2. Requisitos legais para a decretação da prisão preventiva

Para que a prisão preventiva seja válida, devem estar presentes dois grupos de requisitos cumulativos:

a) Pressupostos

prova da existência do crime;

indícios suficientes de autoria.

b) Fundamentos

A prisão só pode ser decretada para:

garantia da ordem pública;

garantia da ordem econômica;

conveniência da instrução criminal;

assegurar a aplicação da lei penal.

Além disso, é indispensável a contemporaneidade dos fatos e a fundamentação concreta da decisão judicial.
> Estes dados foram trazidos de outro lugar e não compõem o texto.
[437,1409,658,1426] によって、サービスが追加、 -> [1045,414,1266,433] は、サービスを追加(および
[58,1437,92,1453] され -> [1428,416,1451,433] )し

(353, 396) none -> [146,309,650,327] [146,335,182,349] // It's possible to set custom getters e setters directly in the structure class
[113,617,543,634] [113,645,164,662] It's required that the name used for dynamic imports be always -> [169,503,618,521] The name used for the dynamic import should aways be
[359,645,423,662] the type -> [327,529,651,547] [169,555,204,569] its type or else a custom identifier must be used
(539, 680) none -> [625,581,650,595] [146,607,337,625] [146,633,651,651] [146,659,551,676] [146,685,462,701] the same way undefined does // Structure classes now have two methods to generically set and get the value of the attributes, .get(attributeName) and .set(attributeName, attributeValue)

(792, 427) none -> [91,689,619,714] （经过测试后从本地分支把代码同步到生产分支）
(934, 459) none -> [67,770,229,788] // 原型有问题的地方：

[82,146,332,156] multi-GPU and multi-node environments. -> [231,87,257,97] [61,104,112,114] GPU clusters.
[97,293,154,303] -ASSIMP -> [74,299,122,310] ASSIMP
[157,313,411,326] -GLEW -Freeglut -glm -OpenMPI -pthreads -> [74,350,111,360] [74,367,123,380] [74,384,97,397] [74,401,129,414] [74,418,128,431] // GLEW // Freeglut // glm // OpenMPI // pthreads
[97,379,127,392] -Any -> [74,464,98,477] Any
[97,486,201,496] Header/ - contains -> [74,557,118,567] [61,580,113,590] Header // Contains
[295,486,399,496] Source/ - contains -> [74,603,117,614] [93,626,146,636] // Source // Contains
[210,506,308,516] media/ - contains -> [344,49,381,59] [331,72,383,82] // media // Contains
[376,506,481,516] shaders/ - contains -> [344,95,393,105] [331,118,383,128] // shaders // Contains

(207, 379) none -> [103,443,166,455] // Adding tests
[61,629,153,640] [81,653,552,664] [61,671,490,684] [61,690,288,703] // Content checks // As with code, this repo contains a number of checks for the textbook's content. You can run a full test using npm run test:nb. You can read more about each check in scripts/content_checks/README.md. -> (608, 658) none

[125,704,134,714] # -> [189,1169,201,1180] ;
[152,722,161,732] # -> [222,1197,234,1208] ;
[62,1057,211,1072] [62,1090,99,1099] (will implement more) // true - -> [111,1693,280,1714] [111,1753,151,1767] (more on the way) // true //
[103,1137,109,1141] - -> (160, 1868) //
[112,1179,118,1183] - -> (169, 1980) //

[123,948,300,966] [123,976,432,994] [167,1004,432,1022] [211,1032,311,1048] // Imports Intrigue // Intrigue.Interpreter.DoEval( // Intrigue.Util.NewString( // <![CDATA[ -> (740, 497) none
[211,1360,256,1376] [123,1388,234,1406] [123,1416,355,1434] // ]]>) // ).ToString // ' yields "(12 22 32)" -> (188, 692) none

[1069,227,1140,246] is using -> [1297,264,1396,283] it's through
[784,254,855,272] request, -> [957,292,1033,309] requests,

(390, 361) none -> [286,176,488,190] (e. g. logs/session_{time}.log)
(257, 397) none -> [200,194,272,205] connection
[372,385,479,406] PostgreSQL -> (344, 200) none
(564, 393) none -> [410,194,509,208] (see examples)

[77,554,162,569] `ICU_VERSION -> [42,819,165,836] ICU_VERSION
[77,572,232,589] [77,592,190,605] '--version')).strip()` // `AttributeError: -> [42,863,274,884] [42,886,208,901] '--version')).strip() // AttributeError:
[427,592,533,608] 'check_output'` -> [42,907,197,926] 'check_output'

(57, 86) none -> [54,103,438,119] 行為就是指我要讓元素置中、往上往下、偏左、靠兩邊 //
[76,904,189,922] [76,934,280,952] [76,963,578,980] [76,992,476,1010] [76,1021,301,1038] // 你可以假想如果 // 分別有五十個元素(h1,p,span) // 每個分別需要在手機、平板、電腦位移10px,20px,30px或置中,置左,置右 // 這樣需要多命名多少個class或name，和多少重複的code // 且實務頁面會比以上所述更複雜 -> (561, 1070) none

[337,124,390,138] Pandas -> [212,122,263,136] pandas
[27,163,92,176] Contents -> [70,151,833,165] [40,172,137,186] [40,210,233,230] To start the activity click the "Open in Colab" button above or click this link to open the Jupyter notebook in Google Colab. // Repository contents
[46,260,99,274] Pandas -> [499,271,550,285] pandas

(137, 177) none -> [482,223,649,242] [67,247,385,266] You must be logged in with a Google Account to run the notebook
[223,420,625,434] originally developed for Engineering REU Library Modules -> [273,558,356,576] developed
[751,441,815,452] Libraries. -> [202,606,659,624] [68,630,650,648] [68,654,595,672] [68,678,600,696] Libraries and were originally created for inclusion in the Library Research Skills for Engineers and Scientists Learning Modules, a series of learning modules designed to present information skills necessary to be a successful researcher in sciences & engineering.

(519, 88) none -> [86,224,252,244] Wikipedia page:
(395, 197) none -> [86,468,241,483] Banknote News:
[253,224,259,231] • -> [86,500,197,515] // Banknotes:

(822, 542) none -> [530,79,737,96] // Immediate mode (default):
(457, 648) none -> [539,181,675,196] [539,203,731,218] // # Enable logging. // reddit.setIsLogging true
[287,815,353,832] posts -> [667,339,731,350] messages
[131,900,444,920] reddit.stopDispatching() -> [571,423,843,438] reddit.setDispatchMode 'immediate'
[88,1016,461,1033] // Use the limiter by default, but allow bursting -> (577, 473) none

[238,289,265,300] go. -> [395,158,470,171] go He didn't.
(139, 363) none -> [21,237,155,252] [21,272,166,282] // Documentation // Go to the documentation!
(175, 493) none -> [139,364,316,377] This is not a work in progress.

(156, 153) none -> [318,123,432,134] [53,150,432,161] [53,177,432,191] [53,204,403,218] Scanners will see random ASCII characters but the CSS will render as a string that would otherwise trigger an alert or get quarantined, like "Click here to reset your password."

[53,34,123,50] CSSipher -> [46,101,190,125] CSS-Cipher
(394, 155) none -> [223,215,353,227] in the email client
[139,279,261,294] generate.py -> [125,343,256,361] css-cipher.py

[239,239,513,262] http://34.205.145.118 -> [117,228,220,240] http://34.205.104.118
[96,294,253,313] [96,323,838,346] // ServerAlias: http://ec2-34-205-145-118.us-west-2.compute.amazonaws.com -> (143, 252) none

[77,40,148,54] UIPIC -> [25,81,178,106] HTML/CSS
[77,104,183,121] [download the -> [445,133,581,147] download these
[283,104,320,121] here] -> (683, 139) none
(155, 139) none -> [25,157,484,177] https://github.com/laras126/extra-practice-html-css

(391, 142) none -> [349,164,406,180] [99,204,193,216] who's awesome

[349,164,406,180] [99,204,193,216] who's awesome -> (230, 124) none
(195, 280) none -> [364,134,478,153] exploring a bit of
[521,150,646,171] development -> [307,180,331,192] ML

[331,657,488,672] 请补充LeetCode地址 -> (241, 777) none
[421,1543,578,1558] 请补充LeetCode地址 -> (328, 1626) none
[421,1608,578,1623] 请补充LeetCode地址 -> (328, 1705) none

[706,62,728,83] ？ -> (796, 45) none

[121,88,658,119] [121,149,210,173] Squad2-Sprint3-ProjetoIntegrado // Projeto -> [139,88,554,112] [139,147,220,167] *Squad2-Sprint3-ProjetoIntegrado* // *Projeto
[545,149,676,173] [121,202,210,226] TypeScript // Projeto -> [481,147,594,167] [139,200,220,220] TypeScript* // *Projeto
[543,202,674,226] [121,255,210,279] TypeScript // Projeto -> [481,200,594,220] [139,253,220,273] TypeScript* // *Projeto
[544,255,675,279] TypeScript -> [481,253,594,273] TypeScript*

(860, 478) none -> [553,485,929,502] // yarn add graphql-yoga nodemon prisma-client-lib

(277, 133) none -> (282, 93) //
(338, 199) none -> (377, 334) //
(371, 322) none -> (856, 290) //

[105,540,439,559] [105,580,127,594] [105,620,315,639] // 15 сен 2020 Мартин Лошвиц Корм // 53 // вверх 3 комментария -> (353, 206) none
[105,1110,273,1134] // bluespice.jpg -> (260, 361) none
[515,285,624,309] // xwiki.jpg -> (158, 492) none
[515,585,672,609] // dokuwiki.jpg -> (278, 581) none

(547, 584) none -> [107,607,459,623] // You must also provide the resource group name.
Para Adonis Martins Alegre, “decisões genéricas ou baseadas apenas na gravidade abstrata do crime não atendem aos requisitos constitucionais”.

3. A Constituição Federal e o princípio da presunção de inocência

A Constituição de 1988 estabelece que ninguém será considerado culpado até o trânsito em julgado de sentença penal condenatória (art. 5º, LVII).

Esse princípio impõe limites claros à prisão preventiva, que deve ser:

excepcional;

proporcional;

devidamente fundamentada;

revista periodicamente.

O uso indiscriminado da prisão preventiva compromete o Estado Democrático de Direito.

4. Abusos na aplicação da prisão preventiva

Entre os abusos mais recorrentes identificados pela doutrina e jurisprudência, destacam-se:

decretação automática em crimes graves;

fundamentação genérica ou abstrata;

prisões prolongadas sem reavaliação;

substituição indevida da pena definitiva;

ausência de análise de medidas cautelares alternativas.

Essas práticas têm sido alvo de críticas por tribunais superiores e organismos internacionais.

5. Decisões recentes dos tribunais superiores

O Supremo Tribunal Federal (STF) e o Superior Tribunal de Justiça (STJ) vêm consolidando entendimentos relevantes, tais como:

a gravidade do crime, por si só, não justifica prisão preventiva;

é obrigatória a reavaliação periódica da prisão (art. 316, parágrafo único, do CPP);

medidas cautelares diversas da prisão devem ser priorizadas;

prisões preventivas prolongadas podem configurar constrangimento ilegal;

decisões devem indicar fatos concretos e atuais.

Essas decisões reforçam a natureza excepcional da medida.

6. Medidas cautelares alternativas à prisão

O Código de Processo Penal prevê alternativas à prisão preventiva, como:

comparecimento periódico em juízo;

proibição de contato com determinadas pessoas;

monitoramento eletrônico;

recolhimento domiciliar;

suspensão de atividades.

A adoção dessas medidas preserva o processo sem violar direitos fundamentais.

Conclusão

A prisão preventiva é instrumento legítimo do processo penal, mas seu uso deve ser rigorosamente controlado para evitar abusos e violações constitucionais. O equilíbrio entre segurança pública e garantias individuais é indispensável para a credibilidade do sistema de Justiça.

Como destaca o advogado Adonis Martins Alegre, “a prisão preventiva deve ser exceção absoluta. Quando se transforma em regra, deixa de ser medida cautelar e passa a ser punição antecipada, incompatível com a Constituição”.